海外からの移民者が全人口の1割を占めるドイツ。なかでも注目されるのは中東系移民の二世、三世が多い点だ。
例えば、サッカー・ナショナルチーム活躍の立役者、メスード・エジル(Mesult Ozil)はトルコ系移民三世である。エジルドイツ国籍を得ることができたのはドイツの大きな変化による。

“従来ドイツは国籍付与に血統主義を取り、外国人の帰化に厳しい制度を採ってきた。その国籍法が2000年に改正され、一部出生主義を取り入れたのだ。ドイツで生まれ育った移民三世のエジルに国籍が与えられたのは、この国籍法の改正によってである”
数少ない信頼できる中東・イラク問題専門家の外大教授S.K先生のコラムを拝見してなるほどと合点がいった。
ところが、ドイツ国内のイスラム教徒トルコ系移民に対する排撃・攻撃を繰り返す集団が存在する。いわゆるネオナチ(Neo-Nazism)、Hitlerの国家社会主義労働党の思想を受け継ぐと称して活動する(政治)勢力だが、実態はHitlerやNaziを支持しているわけでもなく、単なる欧米の極右的民族主義者と呼んだ方が正しいようだ。


なかでも厄介なのが、特に旧東独地域に集中するスキンベッド。2006年現在ドイツ全土に10000人以上いる。暴力思想の持ち主で、、人種差別(白人至上主義)、外国人排撃、排外主義に凝り固まっている。
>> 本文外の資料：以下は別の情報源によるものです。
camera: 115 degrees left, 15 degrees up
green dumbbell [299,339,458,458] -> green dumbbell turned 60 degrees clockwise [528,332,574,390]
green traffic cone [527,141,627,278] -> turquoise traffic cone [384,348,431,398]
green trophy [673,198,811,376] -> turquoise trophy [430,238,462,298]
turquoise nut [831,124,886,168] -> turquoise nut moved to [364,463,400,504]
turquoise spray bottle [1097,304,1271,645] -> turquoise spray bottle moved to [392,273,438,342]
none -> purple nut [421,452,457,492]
今年4月にも米国LAで黒装束の約500人の集団がNational Socialist Movementと称し、黒人やヒスパニックに攻撃し大変なトラブルに発展した。


National Socialist Movementが「国家社会主義運動」を意味する点から見れば、Hitler、Nazi党に郷愁を抱く亡霊たちだが、他民族の移住者によって職を奪われたと感じる若者達の間にはびこる一種の流行・ファッションとも見られるものの、近年Muslim=Terrorとの誇大妄想を抱き、イスラム教徒を主たる攻撃対象と名指している。このため宗教と民族を巻き込むトラブル・メーカーとなっている。
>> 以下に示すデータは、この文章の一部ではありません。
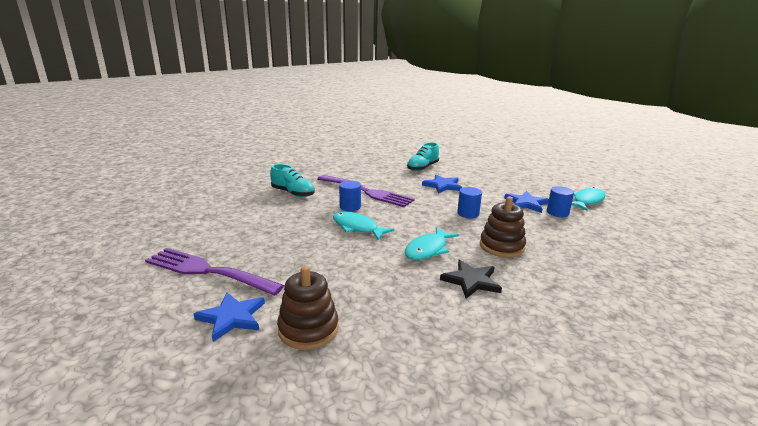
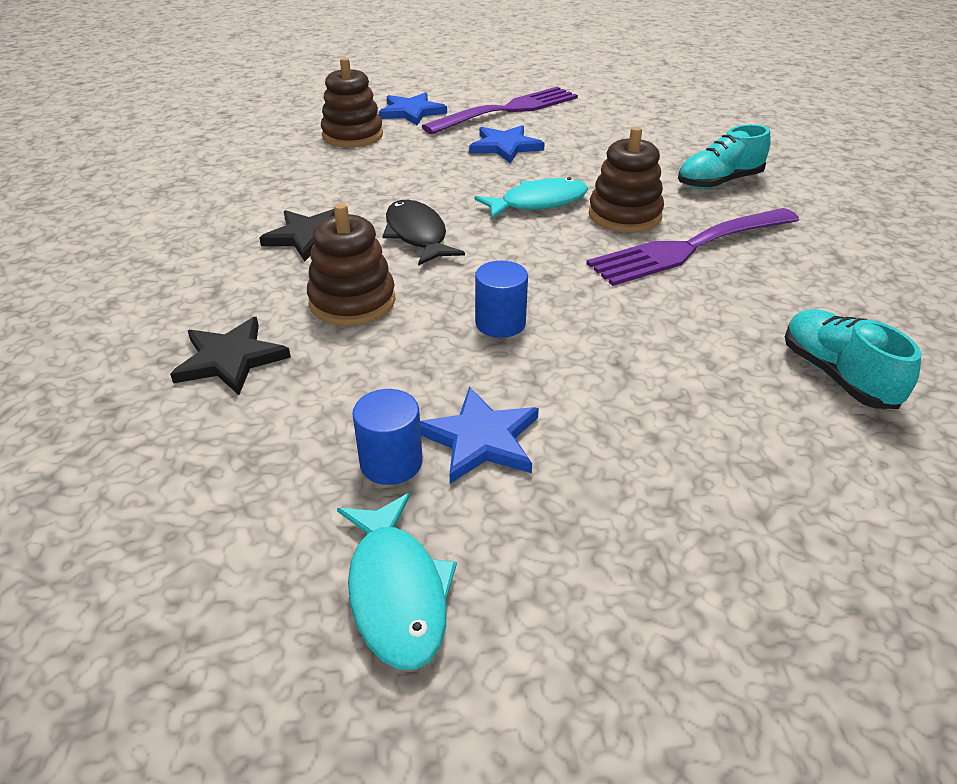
camera: 120 degrees right, 15 degrees up
blue cylinder [339,181,361,211] -> brown stacking toy [589,127,664,233]
turquoise fish [405,227,459,260] -> black fish [382,200,465,266]
blue star [422,175,462,194] -> blue star moved to [469,125,545,163]
none -> black star [170,317,291,395]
折りしも本日某紙に“ドイツ南部−ネオナチはお断り、飲食店、暴力に抵抗”のヘッドライン−−
「独南部Regensburgで飲食店がネオナチへの接客を拒否する運動を開始した。飲食店の従業員がネオナチに襲われる事件が起きたのをきっかけに、市内飲食店の三分の一に当たる90店がこの運動への参加を表明した」という。
運動の呼びかけ人の話によると、この従業員は六月末、少なくとも5人のネオチナのグループから殴る蹴るの暴行を受け、重傷を負い入院した。従業員はその二週間前、黒人の母娘に嫌がらせをしていたネオナチ・グループを制止。その復讐・報復だったようだ。


ネオナチを名乗るグループはドイツやEU圏だけではない。米国・カナダなどにも跋扈している反社会暴力集団であり、時と場合によって米国タカ派集団と連帯しかねない。Barack Obamaの暗殺計画まで企んだ。要警戒だ。